[Linux-cluster] File system slow & crash

Thu Apr 22 09:56:25 UTC 2010

Hi,

On Thu, 2010-04-22 at 02:29 +0700, Somsak Sriprayoonsakul wrote:
> Just notice that, on a node it is using kernel version
> 2.6.18-164.15.1.el5. Don't sure if the difference has any effect.
> 
> On Thu, Apr 22, 2010 at 2:27 AM, Somsak Sriprayoonsakul
> <somsaks at gmail.com> wrote:
>         Hello,
>         
>         We are using GFS2 on 3 nodes cluster, kernel
>         2.6.18-164.6.1.el5, RHEL/CentOS5, x86_64 with 8-12GB memory in
>         each node. The underlying storage is HP 2312fc smart array
>         equipped with 12 SAS 15K rpm, configured as RAID10 using 10
>         HDDs + 2 spares. The array has about 4GB cache. Communication
>         is 4Gbps FC, through HP StorageWorks 8/8 Base e-port SAN
>         Switch.
>         
>         Our application is apache version 1.3.41, mostly serving
>         static HTML file + few PHP. Note that, we have to downgrade to
>         1.3.41 due to application requirement. Apache was configured
>         with 500 MaxClients. Each HTML file is placed in different
>         directory. The PHP script modify HTML file and do some locking
>         prior to HTML modification. We use round-robin DNS to load
>         balance between each web server.
>         
Is the PHP script creating new html files (and therefore also new
directories) or just modifying existing ones?

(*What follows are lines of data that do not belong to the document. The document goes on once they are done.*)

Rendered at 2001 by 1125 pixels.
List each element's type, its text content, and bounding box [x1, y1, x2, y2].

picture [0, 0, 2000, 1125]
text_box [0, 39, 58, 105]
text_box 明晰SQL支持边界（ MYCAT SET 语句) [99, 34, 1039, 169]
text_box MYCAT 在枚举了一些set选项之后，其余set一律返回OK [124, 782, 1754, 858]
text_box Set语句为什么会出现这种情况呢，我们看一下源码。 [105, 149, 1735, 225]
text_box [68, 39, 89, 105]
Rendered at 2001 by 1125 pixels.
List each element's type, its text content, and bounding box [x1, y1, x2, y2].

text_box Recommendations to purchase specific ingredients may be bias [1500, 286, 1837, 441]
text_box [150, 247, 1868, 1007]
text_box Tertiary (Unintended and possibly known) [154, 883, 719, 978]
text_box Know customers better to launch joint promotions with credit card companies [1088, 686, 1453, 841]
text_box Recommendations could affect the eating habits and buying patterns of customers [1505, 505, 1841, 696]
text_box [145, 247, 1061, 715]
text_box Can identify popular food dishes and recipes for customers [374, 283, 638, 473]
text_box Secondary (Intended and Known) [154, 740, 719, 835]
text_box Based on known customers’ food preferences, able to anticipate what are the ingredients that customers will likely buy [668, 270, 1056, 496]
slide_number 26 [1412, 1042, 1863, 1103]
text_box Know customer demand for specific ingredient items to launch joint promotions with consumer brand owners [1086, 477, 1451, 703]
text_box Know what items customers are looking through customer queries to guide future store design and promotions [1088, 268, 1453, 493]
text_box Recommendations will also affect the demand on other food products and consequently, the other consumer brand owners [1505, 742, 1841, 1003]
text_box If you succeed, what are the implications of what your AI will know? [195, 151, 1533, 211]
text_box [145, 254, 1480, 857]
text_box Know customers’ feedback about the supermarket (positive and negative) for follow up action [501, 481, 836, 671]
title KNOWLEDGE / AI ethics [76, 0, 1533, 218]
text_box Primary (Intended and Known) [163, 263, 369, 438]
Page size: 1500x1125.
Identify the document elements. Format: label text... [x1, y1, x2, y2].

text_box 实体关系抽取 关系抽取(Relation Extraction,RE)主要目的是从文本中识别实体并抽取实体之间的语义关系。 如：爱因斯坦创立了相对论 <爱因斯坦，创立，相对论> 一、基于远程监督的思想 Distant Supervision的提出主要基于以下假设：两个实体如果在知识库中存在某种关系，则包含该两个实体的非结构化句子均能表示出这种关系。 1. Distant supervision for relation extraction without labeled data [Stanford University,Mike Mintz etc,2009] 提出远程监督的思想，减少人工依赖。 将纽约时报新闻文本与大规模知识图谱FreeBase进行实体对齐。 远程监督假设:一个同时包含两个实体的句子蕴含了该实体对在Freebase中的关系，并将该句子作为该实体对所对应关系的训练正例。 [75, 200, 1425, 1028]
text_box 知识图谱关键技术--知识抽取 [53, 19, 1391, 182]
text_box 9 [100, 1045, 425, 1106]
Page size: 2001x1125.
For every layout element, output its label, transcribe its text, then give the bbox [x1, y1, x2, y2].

Ideally you'd set up the system so that all accesses to a particular
html file all go to the same node under normal circumstances and only
fail over to a different node in the case of that particular node
failing. That way you will ensure locality of access under normal
conditions and thus get the maximum benefit from the cluster filesystem.

>From your description I suspect that its the I/O pattern across nodes
which is causing the main problem which you describe. I suspect that the
DNS round robin is making the situation worse since it will be
effectively randomly assigning requests to nodes.

Having said that, killing processes using GFS2 or trying to umount it
should not cause an oops. The kill maybe ignored for processes in
'D' (uninterruptible sleep) and likewise the umount may fail with
-EBUSY, but any oops is a bug. Please report it via Red Hat's bugzilla.

Using the num_glockd= command line parameter is not recommended with
GFS2 (in fact it doesn't exist/is ignored in more recent versions) and
setting data=writeback may or may not actually improve performance (it
depends upon the individual workload) but it does increase the
possibility of seeing corrupt data if there is a crash. I would
generally caution against using data=writeback except in very special
cases.

Steve.